Напутствие отдавало кощунством. Отправляя своих людей в Московию, он никогда не поминал имени Божьего, а на войне почему-то считается уместным. Будто Ему есть дело до людской грызни.
Жабка с тысячным отрядом вышел из города под Рождество. Кмита долго смотрел со стены, как позёмка заметает их грязноватый след. Сколько он помнил, Рождество всегда вызывало у него тревогу — в детстве праздничную, с годами всё более мрачную, беспредметную. Он усилил дозоры и настенную стражу. Что ни утро, гонял казаков на Торопецкую дорогу: «Слухайте, слухайте, як у степу!» Ничего они, кроме волчьего воя, не слышали. Тоска ожидания усугублялась безделием: строительство прекратилось, итальянские подмастерья лишь по нужде выбегали из натопленных изб и возвращались в ужасе от русского мороза. Русские плотники полегоньку тюкали топорами на посаде, готовили срубы — без охоты и спешки. Праздник прошёл невесело, слишком пьяно.
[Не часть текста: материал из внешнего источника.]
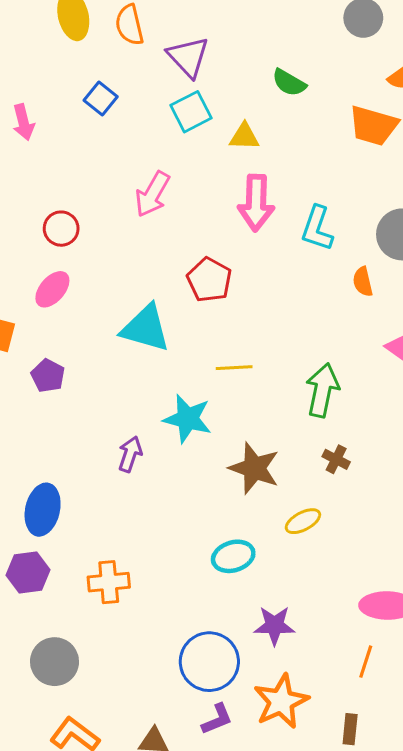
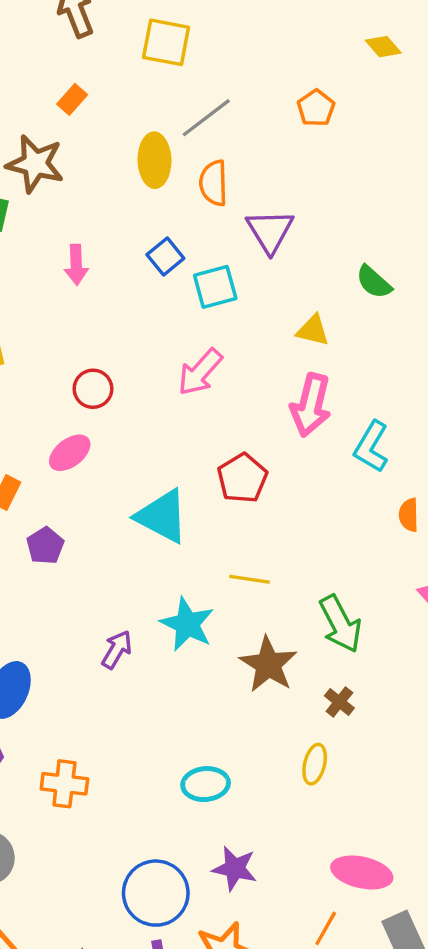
cyan square: (191, 112) -> (215, 287), moved
green arrow: (322, 390) -> (340, 624), turned 129
brown star: (254, 468) -> (268, 664), moved
yellow ellipse: (303, 521) -> (315, 764), moved, turned -60

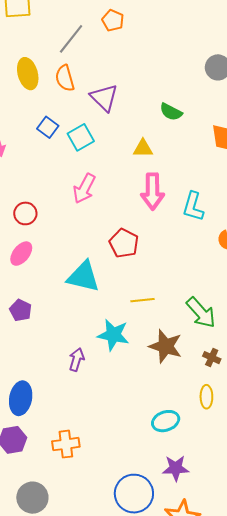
gray line: (206, 118) -> (71, 39), moved
cyan ellipse: (206, 784) -> (166, 421), moved

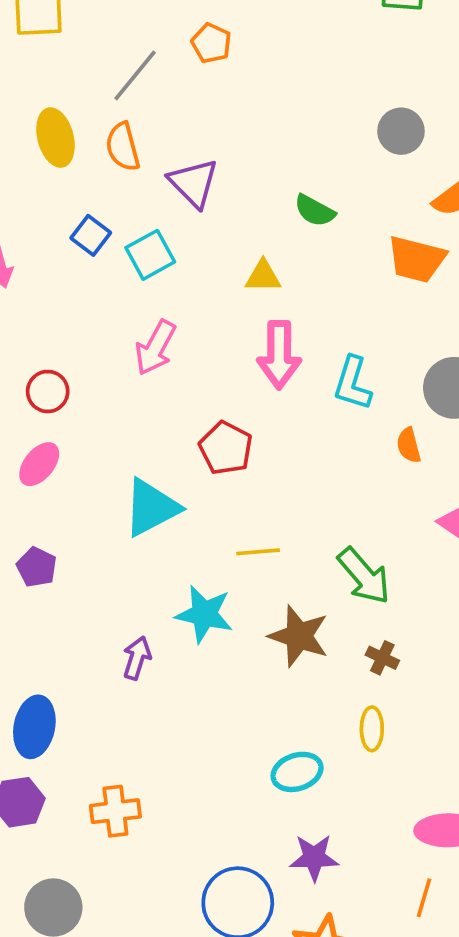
cyan triangle: (83, 277) -> (151, 508), turned -42

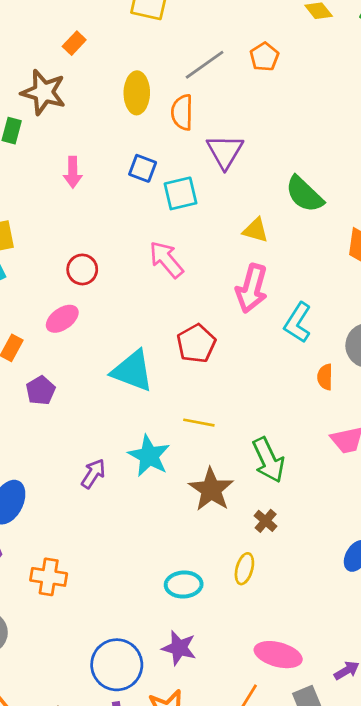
green semicircle: (315, 211) -> (304, 194), size x1.4
blue square: (91, 235) -> (143, 168), turned -32
pink arrow: (155, 348) -> (166, 260), turned 96
cyan triangle: (151, 508) -> (133, 371), turned 33

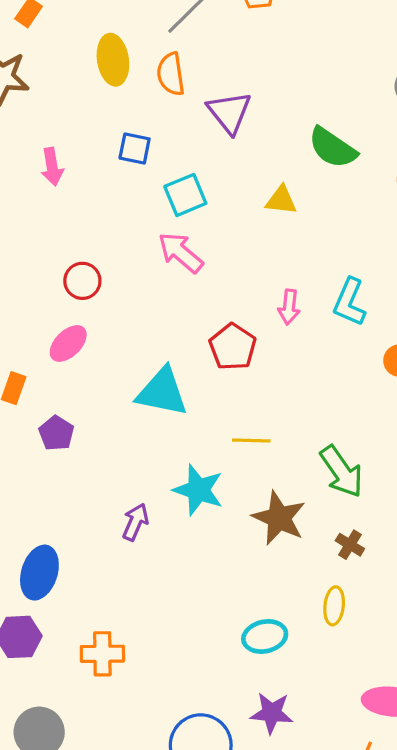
cyan square: (181, 193) -> (185, 195), moved
pink arrow: (252, 288) -> (289, 307), moved, size x0.6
Едва очнулись «со связанными главами», вернулся Жабка.
— Приимай гостей! — заорал он Кмите, встречавшему отряд в воротах и обещавшему себе крепко опохмелиться. — Зацных гостей, княжой крови!
В окружении его молодцов ехали, небрежно спутанные по рукам и шеям, на связанных по двое лошадях несколько сот стрельцов и детей боярских. Рядом с Жабкой — сам воевода Холма, князь Пётр Иванович Барятинский. Его можно было не связывать, так был ошеломлён и удручён, обманут в своей доверчивости. «Ведь наши государи, — взывал он к Жабке из Холма, — о мире договариваются! Не губи людей зря».
Речь невоенного человека. На войне тысячи гибнут зря. И воеводой он оказался никудышным, как большинство выдвинувшихся в опричное безвременье. Царю легко давались вероломные победы, он мог позволить себе на место загубленных поставить туповатых, но верных. Теперь они показывали себя... За столом, призывая в свидетели оттаявшего пленника, пан Вацлав изложил подробности своей «кампании».
Посад Холма за пределами стен Барятинский сжёг осенью, на всякий случай. Одну избу, неподалёку от ворот, сохранили для дозорных. Те вяло присматривали за опустевшими, одичавшими окрестностями... А были у Жабки два помощника-товарища — гофлейт Мартин Курц и казацкий сотник Гаврила Голубок. Кощунственно использовав рождественскую потерю бдительности, чем и московиты не гнушались в Ливонии, гофлейт и сотник подобрались к избе на самом сонном исходе ночи. Курц со своими повязал дозорных, отрезав избу-караульню от ворот, а Голубок пороховым зарядом с просмолёнными жгутами сумел зажечь заснеженную стену. Барятинский, вместо того чтобы тушить пожар и драться, отправил к подошедшему с главным отрядом Жабке послание о «непогублении людей». Вацлав ответил списком казаков, попавших в плен при нападении на Дятлинку. Барятинский стал совещаться со стрелецким головой Зыбиным, тоже посаженным теперь за послепраздничный, похмельный стол. Тот знал, что за город в ответе перед государем воеводы, а не головы. Он первым вывел шесть сотен непогубленных людей, за ними из горящего города полезли дети боярские. С такой силой можно было спокойно устоять в крепости против Жабкиной тысячи. Если не праздновать по-русски тихий праздник Рождества.